I was sad that the author didn’t go deeper into the Down syndrome which Simon was born with, because I think that there was so much space to show the patience and love from his parents, the care and just so much work they had to do, it is a wonderful thing the author described as not all families manage to survive something like that and I think that going deeper into this matter would be encouraging and educational. But I also understand that format the author chose might not be proper for Simon’s story. Perhaps there can be a second part?
So, yes, I understand how this sounds, I am not a fan of the book, but I want a sequel for the brother. Well, honestly, it would be a completely different matter. I don’t really know what is Mr Filers expertise in other fields, so perhaps that is a bit too much to ask.
But I really enjoyed the last pages of this book and how it all ended with the party and packing, there were no descriptions of what happened next, nothing that would make me think that the author just tried to make his novel longer, it was perfect and I was thankful for that because that gives me chance to imagine what happened next, as well as saves me from boring descriptions (let’s be honest, most books end with one long, boring ending chapter).
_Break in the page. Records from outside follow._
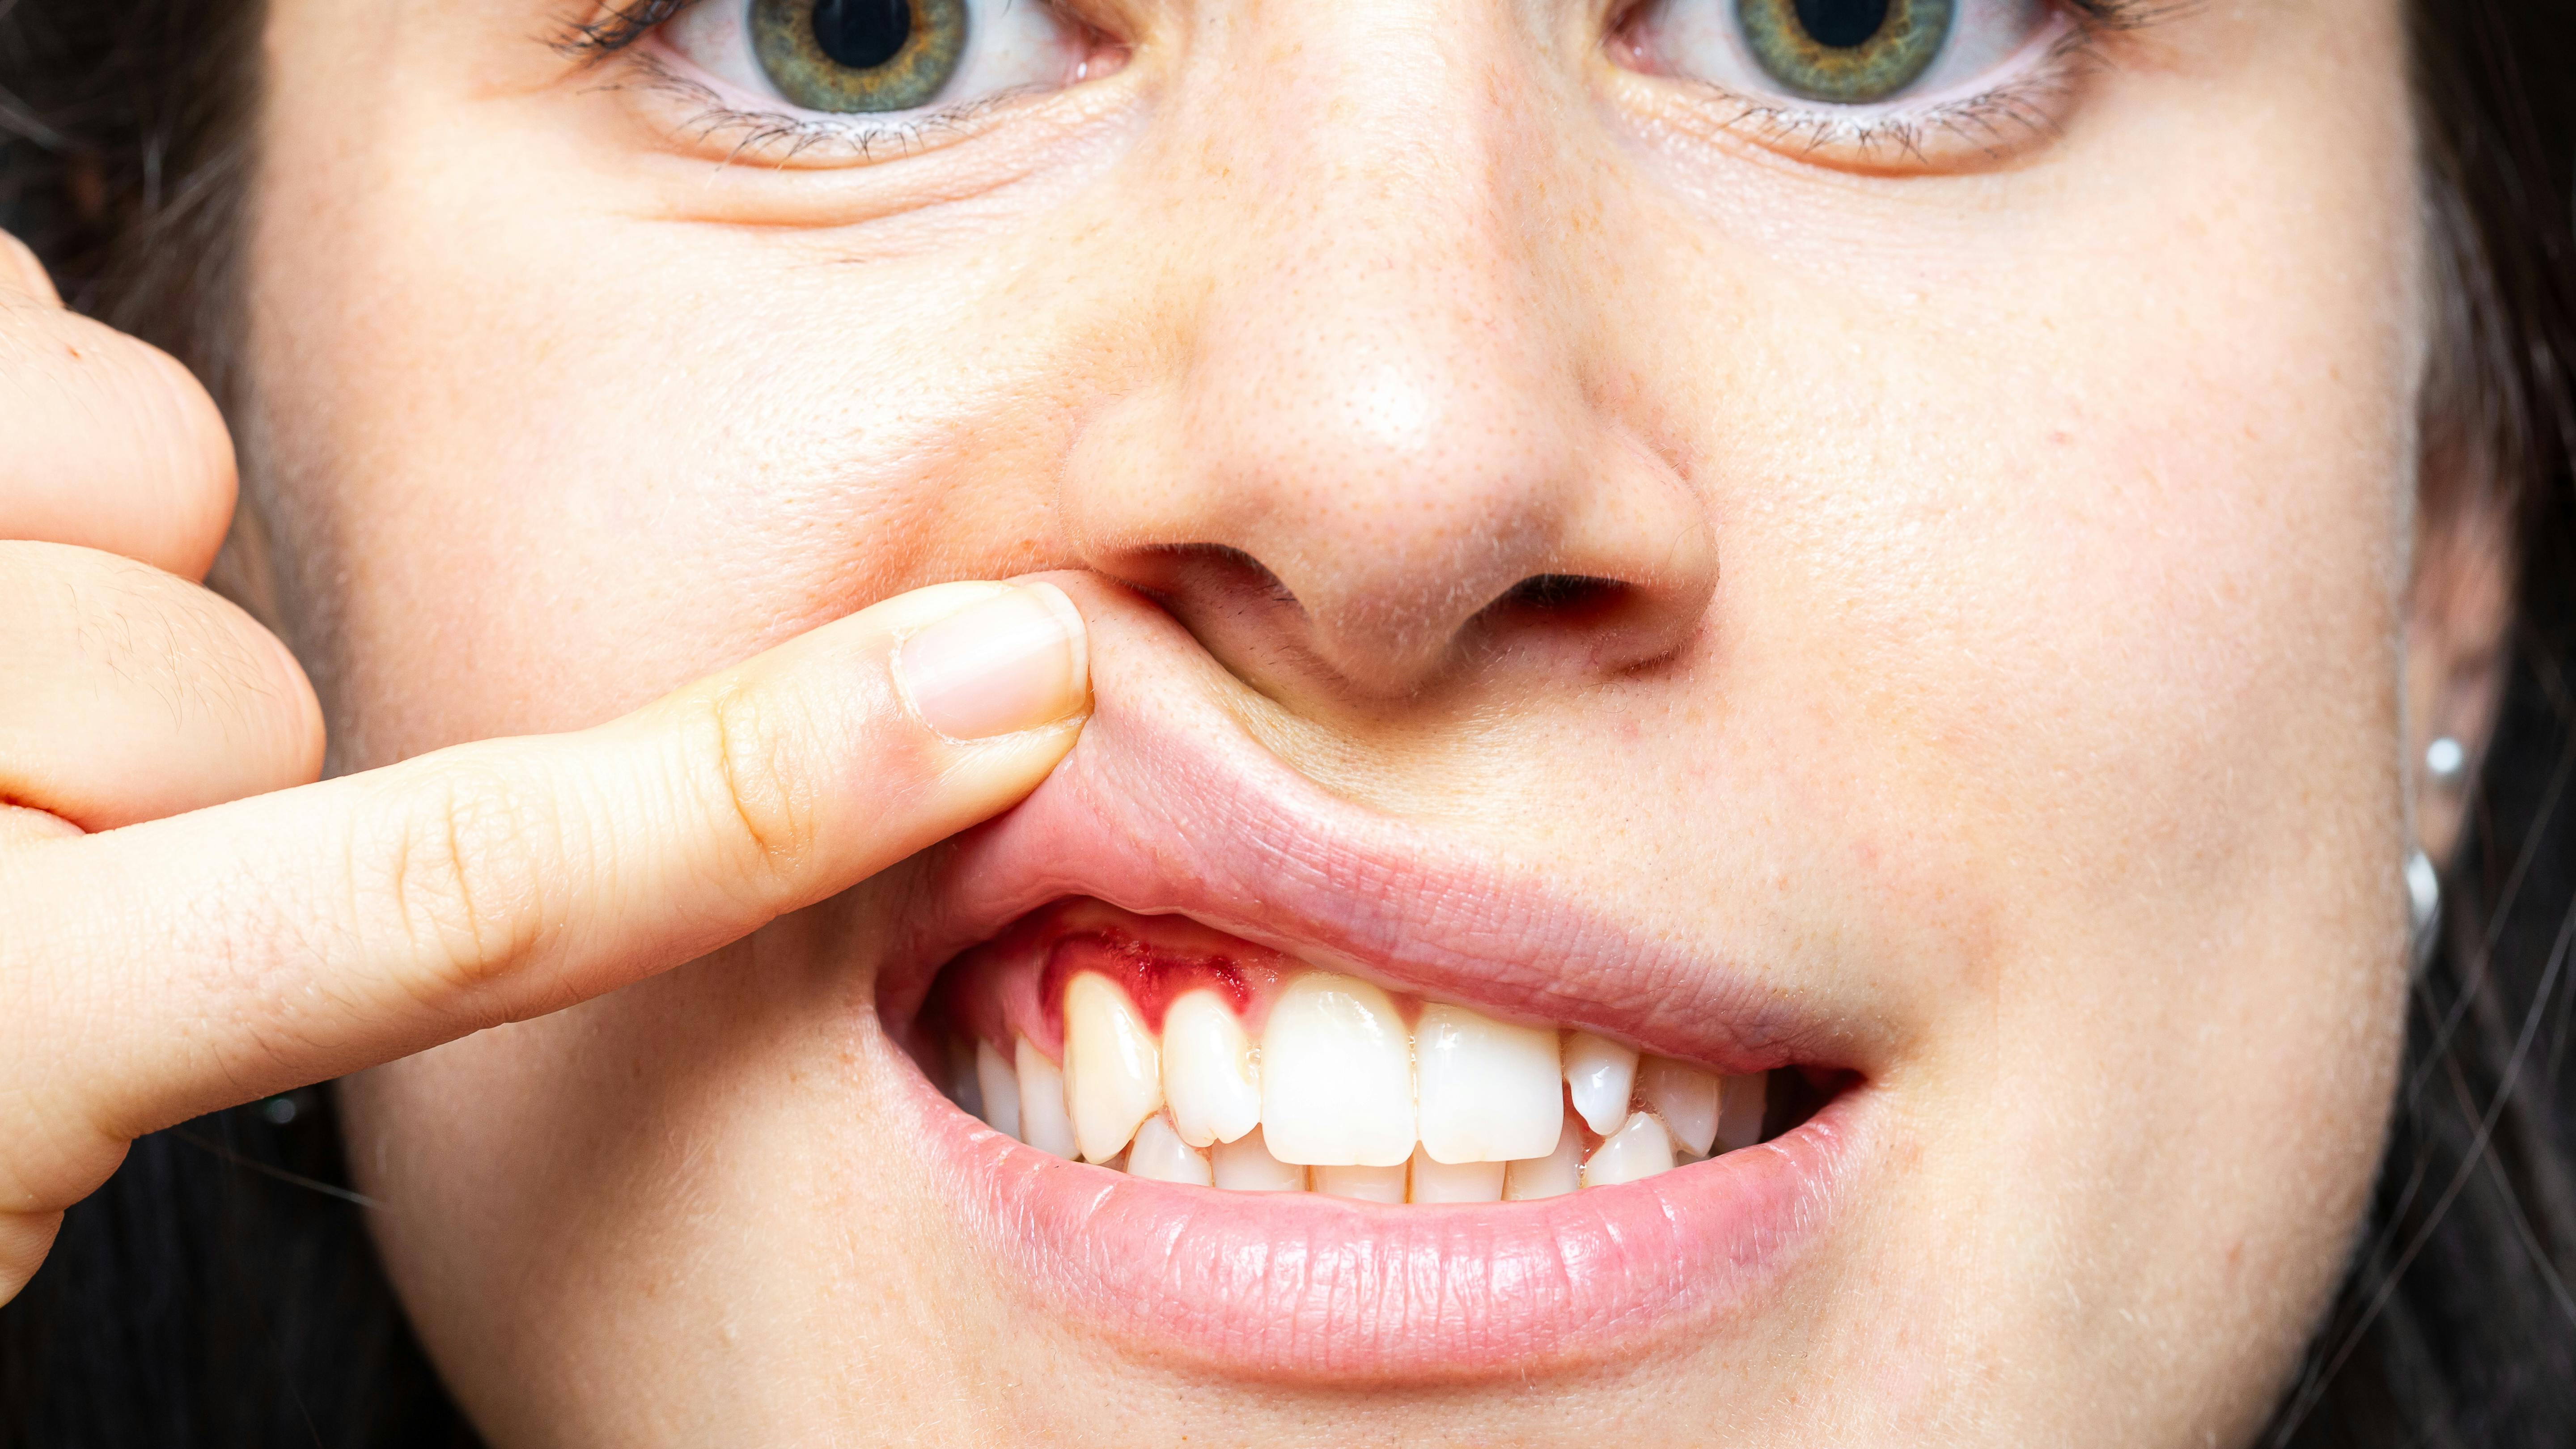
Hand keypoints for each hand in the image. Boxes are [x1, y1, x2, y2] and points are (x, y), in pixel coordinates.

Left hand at [0, 230, 1090, 1303]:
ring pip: (133, 482)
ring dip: (54, 578)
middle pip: (239, 679)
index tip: (983, 692)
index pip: (443, 883)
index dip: (737, 793)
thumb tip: (444, 853)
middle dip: (146, 756)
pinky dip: (8, 425)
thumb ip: (182, 969)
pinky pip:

The one thing though that bothers me is – what happened to Thomas? He appeared in the story from nowhere and we never found out what happened to him. Honestly I started to think that he died, when all the nurses went around being sour, but as I found out the reason for that wasn’t Thomas. He was also a part of this story, but we just forget about him? Jacob and Ernest really did not interest me as much as Thomas.
This book reminded me slightly of the Shutter Island. If you haven’t seen it, please do, it is brilliant! But unlike the film, this book received two stars from me on my goodreads page. I was lingering between two or three, so yeah. I don’t know to whom I should suggest this book. I already did suggest it to my friend, who’s a nurse and has always been interested in the topic. I don’t know, if she will like it. I am happy that I read it, it is a fast read really and it gave me something I cannot really put my finger on. Once again it shows a bit more of what happens around us, what we don’t see in our everyday lives. I think it could be suitable to new adult/adult genre readers…
Have you read this book? What do you think happened to Thomas? Do you think that memorial resolved some of the problems and hanging onto the pain? Let me know what you thought of the book!